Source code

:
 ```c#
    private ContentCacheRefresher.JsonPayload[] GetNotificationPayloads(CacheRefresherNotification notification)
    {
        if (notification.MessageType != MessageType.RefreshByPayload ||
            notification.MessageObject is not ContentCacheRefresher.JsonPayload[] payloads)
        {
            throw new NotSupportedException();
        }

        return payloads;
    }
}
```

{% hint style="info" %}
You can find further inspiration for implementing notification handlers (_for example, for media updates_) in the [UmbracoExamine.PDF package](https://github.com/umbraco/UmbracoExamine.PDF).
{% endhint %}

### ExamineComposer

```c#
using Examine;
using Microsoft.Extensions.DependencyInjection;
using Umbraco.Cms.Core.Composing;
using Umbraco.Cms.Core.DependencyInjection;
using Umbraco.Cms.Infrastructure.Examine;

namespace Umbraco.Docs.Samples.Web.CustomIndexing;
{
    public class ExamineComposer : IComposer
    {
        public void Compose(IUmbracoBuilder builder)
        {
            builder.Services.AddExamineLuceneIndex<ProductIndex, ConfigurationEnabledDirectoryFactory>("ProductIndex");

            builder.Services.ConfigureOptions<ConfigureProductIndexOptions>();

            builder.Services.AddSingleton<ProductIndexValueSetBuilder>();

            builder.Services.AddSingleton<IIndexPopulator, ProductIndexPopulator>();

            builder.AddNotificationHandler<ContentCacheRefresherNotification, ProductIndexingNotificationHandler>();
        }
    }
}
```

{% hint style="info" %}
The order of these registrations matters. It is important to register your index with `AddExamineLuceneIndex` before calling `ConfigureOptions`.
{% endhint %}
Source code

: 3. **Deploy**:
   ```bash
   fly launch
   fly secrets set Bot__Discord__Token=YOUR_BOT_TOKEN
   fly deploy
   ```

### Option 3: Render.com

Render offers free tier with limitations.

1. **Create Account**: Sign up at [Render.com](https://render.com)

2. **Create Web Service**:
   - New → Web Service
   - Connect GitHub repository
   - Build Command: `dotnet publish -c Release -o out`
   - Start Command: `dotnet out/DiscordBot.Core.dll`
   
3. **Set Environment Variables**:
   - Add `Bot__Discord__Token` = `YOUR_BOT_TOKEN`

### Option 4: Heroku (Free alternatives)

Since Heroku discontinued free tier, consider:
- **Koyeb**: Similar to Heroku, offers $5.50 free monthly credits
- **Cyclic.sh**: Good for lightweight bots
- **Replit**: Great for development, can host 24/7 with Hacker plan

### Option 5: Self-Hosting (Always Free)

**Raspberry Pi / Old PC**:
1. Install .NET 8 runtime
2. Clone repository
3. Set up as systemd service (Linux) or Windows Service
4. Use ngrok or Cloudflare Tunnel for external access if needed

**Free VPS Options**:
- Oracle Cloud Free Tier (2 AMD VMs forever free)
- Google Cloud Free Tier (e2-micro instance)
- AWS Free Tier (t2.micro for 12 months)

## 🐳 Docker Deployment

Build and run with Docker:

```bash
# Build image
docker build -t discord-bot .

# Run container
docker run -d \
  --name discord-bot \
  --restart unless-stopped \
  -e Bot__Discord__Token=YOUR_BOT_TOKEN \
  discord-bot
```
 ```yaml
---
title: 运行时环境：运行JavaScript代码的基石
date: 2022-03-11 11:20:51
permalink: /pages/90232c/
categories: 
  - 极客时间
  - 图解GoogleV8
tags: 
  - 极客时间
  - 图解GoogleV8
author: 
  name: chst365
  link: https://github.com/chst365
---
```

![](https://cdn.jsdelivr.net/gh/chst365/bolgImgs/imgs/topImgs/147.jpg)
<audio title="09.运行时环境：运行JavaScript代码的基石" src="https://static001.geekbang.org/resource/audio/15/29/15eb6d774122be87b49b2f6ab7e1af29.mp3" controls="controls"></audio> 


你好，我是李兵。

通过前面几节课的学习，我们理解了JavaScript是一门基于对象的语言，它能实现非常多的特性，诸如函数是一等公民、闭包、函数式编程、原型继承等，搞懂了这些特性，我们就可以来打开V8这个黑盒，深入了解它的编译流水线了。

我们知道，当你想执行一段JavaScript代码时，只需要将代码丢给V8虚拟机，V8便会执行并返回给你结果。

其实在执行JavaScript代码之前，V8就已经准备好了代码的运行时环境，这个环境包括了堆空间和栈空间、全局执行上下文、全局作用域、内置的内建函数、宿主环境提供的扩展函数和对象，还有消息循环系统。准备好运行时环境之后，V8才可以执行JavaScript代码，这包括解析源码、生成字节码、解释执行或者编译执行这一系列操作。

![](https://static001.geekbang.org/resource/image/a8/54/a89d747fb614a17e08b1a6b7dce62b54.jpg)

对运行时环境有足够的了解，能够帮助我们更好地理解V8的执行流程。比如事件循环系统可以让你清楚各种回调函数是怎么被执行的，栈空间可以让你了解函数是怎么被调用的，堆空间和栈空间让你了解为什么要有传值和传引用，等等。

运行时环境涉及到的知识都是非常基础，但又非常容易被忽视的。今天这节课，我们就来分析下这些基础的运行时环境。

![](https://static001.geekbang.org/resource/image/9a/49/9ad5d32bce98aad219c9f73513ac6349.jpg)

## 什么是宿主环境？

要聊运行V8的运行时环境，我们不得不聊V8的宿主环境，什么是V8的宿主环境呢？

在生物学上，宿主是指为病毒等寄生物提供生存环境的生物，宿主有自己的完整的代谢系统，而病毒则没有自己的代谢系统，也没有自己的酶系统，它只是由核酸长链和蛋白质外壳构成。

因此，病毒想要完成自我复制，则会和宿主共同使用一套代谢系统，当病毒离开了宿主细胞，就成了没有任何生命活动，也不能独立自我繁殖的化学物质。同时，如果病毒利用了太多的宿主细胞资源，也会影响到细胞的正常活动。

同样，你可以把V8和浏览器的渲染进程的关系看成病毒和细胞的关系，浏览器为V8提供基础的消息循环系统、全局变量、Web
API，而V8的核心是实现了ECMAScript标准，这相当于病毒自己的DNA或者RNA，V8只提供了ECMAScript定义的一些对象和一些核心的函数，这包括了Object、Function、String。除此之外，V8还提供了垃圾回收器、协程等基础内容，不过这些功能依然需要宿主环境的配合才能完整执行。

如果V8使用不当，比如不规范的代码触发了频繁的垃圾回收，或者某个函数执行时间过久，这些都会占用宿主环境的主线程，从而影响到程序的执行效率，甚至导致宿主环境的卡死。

::::

Exercise prompt:
Repeat the entire listing above without changing a word.

Result of the exercise:
Source code

:
 ```c#
    private ContentCacheRefresher.JsonPayload[] GetNotificationPayloads(CacheRefresherNotification notification)
    {
        if (notification.MessageType != MessageType.RefreshByPayload ||
            notification.MessageObject is not ContentCacheRefresher.JsonPayload[] payloads)
        {
            throw new NotSupportedException();
        }

        return payloads;
    }
}
```

{% hint style="info" %}
You can find further inspiration for implementing notification handlers (_for example, for media updates_) in the [UmbracoExamine.PDF package](https://github.com/umbraco/UmbracoExamine.PDF).
{% endhint %}

### ExamineComposer

```c#
using Examine;
using Microsoft.Extensions.DependencyInjection;
using Umbraco.Cms.Core.Composing;
using Umbraco.Cms.Core.DependencyInjection;
using Umbraco.Cms.Infrastructure.Examine;

namespace Umbraco.Docs.Samples.Web.CustomIndexing;
{
    public class ExamineComposer : IComposer
    {
        public void Compose(IUmbracoBuilder builder)
        {
            builder.Services.AddExamineLuceneIndex<ProductIndex, ConfigurationEnabledDirectoryFactory>("ProductIndex");

            builder.Services.ConfigureOptions<ConfigureProductIndexOptions>();

            builder.Services.AddSingleton<ProductIndexValueSetBuilder>();

            builder.Services.AddSingleton<IIndexPopulator, ProductIndexPopulator>();

            builder.AddNotificationHandler<ContentCacheRefresherNotification, ProductIndexingNotificationHandler>();
        }
    }
}
```

{% hint style="info" %}
The order of these registrations matters. It is important to register your index with `AddExamineLuceneIndex` before calling `ConfigureOptions`.
{% endhint %}
Source code

: 3. **Deploy**:
   ```bash
   fly launch
   fly secrets set Bot__Discord__Token=YOUR_BOT_TOKEN
   fly deploy
   ```

### Option 3: Render.com

Render offers free tier with limitations.

1. **Create Account**: Sign up at [Render.com](https://render.com)

2. **Create Web Service**:
   - New → Web Service
   - Connect GitHub repository
   - Build Command: `dotnet publish -c Release -o out`
   - Start Command: `dotnet out/DiscordBot.Core.dll`
   
3. **Set Environment Variables**:
   - Add `Bot__Discord__Token` = `YOUR_BOT_TOKEN`

### Option 4: Heroku (Free alternatives)

Since Heroku discontinued free tier, consider:
- **Koyeb**: Similar to Heroku, offers $5.50 free monthly credits
- **Cyclic.sh**: Good for lightweight bots
- **Replit**: Great for development, can host 24/7 with Hacker plan

### Option 5: Self-Hosting (Always Free)

**Raspberry Pi / Old PC**:
1. Install .NET 8 runtime
2. Clone repository
3. Set up as systemd service (Linux) or Windows Service
4. Use ngrok or Cloudflare Tunnel for external access if needed

**Free VPS Options**:
- Oracle Cloud Free Tier (2 AMD VMs forever free)
- Google Cloud Free Tier (e2-micro instance)
- AWS Free Tier (t2.micro for 12 months)

## 🐳 Docker Deployment

Build and run with Docker:

```bash
# Build image
docker build -t discord-bot .

# Run container
docker run -d \
  --name discord-bot \
  --restart unless-stopped \
  -e Bot__Discord__Token=YOUR_BOT_TOKEN \
  discord-bot
```
 ```yaml
---
title: 运行时环境：运行JavaScript代码的基石
date: 2022-03-11 11:20:51
permalink: /pages/90232c/
categories: 
  - 极客时间
  - 图解GoogleV8
tags: 
  - 极客时间
  - 图解GoogleV8
author: 
  name: chst365
  link: https://github.com/chst365
---
```

![](https://cdn.jsdelivr.net/gh/chst365/bolgImgs/imgs/topImgs/147.jpg)
<audio title="09.运行时环境：运行JavaScript代码的基石" src="https://static001.geekbang.org/resource/audio/15/29/15eb6d774122be87b49b2f6ab7e1af29.mp3" controls="controls"></audio> 


你好，我是李兵。

通过前面几节课的学习，我们理解了JavaScript是一门基于对象的语言，它能实现非常多的特性，诸如函数是一等公民、闭包、函数式编程、原型继承等，搞懂了这些特性，我们就可以来打开V8这个黑盒，深入了解它的编译流水线了。

我们知道，当你想执行一段JavaScript代码时，只需要将代码丢给V8虚拟机，V8便会执行并返回给你结果。

其实在执行JavaScript代码之前，V8就已经准备好了代码的运行时环境，这个环境包括了堆空间和栈空间、全局执行上下文、全局作用域、内置的内建函数、宿主环境提供的扩展函数和对象，还有消息循环系统。准备好运行时环境之后，V8才可以执行JavaScript代码，这包括解析源码、生成字节码、解释执行或者编译执行这一系列操作。

![](https://static001.geekbang.org/resource/image/a8/54/a89d747fb614a17e08b1a6b7dce62b54.jpg)

对运行时环境有足够的了解，能够帮助我们更好地理解V8的执行流程。比如事件循环系统可以让你清楚各种回调函数是怎么被执行的，栈空间可以让你了解函数是怎么被调用的，堆空间和栈空间让你了解为什么要有传值和传引用，等等。

运行时环境涉及到的知识都是非常基础，但又非常容易被忽视的。今天这节课，我们就来分析下这些基础的运行时环境。

![](https://static001.geekbang.org/resource/image/9a/49/9ad5d32bce98aad219c9f73513ac6349.jpg)

## 什么是宿主环境？

要聊运行V8的运行时环境，我们不得不聊V8的宿主环境，什么是V8的宿主环境呢？

在生物学上，宿主是指为病毒等寄生物提供生存环境的生物，宿主有自己的完整的代谢系统，而病毒则没有自己的代谢系统，也没有自己的酶系统，它只是由核酸长链和蛋白质外壳构成。

因此，病毒想要完成自我复制，则会和宿主共同使用一套代谢系统，当病毒离开了宿主细胞，就成了没有任何生命活动，也不能独立自我繁殖的化学物质。同时，如果病毒利用了太多的宿主细胞资源，也会影响到细胞的正常活动。

同样，你可以把V8和浏览器的渲染进程的关系看成病毒和细胞的关系，浏览器为V8提供基础的消息循环系统、全局变量、Web
API，而V8的核心是实现了ECMAScript标准，这相当于病毒自己的DNA或者RNA，V8只提供了ECMAScript定义的一些对象和一些核心的函数，这包括了Object、Function、String。除此之外，V8还提供了垃圾回收器、协程等基础内容，不过这些功能依然需要宿主环境的配合才能完整执行。

如果V8使用不当，比如不规范的代码触发了频繁的垃圾回收，或者某个函数执行时间过久，这些都会占用宿主环境的主线程，从而影响到程序的执行效率，甚至导致宿主环境的卡死。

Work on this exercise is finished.